**WRITTEN REQUEST**
Please reproduce the data below word for word, from its first line through the line holding "genus: Meleagris", inclusive.
============================================================
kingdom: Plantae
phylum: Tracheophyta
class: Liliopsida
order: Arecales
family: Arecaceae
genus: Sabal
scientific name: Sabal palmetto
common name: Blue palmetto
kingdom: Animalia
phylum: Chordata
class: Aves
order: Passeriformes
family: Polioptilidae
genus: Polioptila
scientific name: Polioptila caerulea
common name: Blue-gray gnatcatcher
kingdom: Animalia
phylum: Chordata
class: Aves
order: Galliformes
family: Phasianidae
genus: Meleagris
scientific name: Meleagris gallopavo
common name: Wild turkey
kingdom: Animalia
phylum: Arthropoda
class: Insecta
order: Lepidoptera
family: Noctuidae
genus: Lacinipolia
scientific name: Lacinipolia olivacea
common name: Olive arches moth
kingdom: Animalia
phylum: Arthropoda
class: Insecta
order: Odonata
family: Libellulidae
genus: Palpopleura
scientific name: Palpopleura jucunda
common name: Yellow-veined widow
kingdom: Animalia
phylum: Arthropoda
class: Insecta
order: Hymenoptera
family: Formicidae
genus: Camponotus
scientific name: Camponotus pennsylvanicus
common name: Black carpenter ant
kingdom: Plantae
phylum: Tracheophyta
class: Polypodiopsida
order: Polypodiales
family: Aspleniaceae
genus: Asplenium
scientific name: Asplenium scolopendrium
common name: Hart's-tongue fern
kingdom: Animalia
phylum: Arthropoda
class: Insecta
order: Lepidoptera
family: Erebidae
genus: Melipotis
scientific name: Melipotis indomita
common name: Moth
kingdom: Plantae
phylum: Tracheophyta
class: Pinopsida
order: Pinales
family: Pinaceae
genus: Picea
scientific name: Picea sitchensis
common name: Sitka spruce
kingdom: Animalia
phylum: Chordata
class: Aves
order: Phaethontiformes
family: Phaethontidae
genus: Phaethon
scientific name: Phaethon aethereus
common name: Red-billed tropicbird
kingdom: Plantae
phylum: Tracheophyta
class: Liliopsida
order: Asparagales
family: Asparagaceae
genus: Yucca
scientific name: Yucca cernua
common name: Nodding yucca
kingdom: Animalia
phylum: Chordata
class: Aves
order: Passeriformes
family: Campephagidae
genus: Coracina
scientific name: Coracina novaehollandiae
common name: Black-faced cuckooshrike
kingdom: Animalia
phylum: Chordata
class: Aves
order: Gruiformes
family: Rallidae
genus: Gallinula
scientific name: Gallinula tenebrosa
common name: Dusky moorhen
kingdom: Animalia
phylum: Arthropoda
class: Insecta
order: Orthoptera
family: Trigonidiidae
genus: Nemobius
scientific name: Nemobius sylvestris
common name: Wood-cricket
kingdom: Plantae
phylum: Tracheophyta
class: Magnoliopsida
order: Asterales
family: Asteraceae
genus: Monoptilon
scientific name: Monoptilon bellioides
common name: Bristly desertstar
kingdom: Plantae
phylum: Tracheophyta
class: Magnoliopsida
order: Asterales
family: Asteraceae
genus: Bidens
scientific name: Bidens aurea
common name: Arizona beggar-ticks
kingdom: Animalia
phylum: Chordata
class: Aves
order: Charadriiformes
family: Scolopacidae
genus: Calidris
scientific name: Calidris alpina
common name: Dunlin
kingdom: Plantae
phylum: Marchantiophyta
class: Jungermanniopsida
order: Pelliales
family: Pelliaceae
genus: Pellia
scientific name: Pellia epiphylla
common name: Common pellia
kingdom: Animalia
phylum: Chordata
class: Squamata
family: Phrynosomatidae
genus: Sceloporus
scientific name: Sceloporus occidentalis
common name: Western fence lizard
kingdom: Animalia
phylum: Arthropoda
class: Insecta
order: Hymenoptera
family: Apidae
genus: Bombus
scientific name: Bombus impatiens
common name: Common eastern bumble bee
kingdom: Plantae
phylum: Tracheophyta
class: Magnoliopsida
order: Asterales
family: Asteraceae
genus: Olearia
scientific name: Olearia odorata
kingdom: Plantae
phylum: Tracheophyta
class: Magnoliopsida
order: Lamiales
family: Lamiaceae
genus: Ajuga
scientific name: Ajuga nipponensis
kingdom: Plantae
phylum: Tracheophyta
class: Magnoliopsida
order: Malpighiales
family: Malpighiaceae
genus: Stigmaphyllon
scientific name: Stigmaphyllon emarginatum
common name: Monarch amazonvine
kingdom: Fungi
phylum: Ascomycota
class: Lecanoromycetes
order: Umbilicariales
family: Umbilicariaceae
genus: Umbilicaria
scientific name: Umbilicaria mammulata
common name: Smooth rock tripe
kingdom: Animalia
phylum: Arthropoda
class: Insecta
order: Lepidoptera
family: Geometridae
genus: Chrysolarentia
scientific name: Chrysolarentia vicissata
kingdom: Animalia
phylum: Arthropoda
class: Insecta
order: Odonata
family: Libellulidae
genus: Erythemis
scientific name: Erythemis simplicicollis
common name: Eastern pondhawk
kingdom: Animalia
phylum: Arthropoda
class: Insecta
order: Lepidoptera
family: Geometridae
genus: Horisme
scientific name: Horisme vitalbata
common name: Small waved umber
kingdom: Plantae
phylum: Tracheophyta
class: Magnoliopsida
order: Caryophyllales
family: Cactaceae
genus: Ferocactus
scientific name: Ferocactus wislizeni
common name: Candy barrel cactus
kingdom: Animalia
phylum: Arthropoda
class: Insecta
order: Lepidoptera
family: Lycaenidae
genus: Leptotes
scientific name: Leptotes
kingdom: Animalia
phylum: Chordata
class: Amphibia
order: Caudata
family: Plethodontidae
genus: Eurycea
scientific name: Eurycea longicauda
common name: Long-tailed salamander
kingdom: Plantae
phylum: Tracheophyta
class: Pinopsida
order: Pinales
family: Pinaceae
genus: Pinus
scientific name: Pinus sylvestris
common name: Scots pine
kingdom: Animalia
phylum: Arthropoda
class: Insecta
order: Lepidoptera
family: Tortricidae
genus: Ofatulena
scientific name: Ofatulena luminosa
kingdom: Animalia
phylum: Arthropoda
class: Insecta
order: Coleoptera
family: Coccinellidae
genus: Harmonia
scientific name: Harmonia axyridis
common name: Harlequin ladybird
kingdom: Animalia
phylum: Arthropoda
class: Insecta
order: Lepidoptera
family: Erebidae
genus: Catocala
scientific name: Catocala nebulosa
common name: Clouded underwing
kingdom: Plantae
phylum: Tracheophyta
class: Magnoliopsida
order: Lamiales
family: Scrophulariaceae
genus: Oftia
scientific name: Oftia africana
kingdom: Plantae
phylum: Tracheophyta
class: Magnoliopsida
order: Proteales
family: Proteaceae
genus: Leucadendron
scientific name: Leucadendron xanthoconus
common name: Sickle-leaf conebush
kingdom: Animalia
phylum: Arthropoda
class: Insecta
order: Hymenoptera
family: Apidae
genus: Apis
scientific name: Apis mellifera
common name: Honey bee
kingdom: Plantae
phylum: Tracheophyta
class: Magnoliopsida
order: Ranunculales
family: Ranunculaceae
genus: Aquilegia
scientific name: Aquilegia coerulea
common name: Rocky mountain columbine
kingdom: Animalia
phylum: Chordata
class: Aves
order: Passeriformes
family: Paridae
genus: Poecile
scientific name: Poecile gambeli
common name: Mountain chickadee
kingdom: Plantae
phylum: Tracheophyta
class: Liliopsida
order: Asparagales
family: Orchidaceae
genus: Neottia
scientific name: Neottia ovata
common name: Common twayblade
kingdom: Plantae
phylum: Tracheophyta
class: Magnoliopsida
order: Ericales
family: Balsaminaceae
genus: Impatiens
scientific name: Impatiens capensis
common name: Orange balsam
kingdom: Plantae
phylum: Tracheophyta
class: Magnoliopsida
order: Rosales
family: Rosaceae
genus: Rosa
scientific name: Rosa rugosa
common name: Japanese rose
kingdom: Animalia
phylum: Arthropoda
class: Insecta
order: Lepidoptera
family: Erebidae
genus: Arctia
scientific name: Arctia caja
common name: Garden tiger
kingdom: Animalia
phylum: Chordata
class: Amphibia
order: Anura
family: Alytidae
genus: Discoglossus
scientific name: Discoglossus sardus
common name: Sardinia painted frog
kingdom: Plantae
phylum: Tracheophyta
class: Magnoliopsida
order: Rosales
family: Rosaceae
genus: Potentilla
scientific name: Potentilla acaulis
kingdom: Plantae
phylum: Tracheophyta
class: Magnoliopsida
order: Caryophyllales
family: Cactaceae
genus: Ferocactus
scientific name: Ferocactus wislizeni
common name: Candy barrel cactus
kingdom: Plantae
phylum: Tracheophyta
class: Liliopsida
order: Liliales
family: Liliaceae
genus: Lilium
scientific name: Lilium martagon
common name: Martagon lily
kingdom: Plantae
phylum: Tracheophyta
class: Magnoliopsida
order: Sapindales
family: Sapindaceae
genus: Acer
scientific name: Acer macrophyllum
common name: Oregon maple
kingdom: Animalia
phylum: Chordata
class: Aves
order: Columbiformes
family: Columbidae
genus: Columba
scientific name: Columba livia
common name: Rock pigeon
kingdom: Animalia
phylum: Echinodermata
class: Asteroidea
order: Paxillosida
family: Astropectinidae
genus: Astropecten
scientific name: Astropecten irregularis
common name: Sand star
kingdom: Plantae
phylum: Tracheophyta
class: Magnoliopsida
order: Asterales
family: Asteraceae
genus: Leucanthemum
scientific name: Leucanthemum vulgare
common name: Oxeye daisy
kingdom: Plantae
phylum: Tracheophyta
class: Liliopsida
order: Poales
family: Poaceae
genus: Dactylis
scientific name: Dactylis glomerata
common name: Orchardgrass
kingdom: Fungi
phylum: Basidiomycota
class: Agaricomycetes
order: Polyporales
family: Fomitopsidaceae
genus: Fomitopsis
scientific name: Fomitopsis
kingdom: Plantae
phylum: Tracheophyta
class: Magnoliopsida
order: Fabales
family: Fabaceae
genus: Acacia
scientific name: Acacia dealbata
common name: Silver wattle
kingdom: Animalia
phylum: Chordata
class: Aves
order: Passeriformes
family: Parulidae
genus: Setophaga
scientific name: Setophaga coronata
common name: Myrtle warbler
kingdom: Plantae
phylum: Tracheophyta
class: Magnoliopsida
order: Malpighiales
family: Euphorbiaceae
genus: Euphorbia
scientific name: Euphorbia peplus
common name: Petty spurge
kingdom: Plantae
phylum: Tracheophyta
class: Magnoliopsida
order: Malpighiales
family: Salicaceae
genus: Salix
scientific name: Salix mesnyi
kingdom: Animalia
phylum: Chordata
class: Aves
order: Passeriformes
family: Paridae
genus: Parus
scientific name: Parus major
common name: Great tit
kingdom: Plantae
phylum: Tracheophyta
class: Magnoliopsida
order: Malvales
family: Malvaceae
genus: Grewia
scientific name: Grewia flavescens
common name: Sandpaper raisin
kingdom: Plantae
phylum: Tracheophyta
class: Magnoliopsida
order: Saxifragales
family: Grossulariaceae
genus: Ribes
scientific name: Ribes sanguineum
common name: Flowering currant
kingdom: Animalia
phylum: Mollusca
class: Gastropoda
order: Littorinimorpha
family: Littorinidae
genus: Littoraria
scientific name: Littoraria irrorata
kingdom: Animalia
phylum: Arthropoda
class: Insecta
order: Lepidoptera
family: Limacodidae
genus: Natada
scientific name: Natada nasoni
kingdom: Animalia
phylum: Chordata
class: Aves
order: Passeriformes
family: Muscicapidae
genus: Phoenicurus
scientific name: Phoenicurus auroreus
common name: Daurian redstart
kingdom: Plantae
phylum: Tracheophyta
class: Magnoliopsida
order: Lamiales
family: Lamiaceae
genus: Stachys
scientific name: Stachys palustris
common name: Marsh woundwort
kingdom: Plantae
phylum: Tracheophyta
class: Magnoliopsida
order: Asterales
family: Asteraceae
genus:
============================================================
**FULL RESPONSE**
kingdom: Plantae
phylum: Tracheophyta
class: Liliopsida
order: Arecales
family: Arecaceae
genus: Sabal
scientific name: Sabal palmetto
common name: Blue palmetto
kingdom: Animalia
phylum: Chordata
class: Aves
order: Passeriformes
family: Polioptilidae
genus: Polioptila
scientific name: Polioptila caerulea
common name: Blue-gray gnatcatcher
kingdom: Animalia
phylum: Chordata
class: Aves
order: Galliformes
family: Phasianidae
genus: Meleagris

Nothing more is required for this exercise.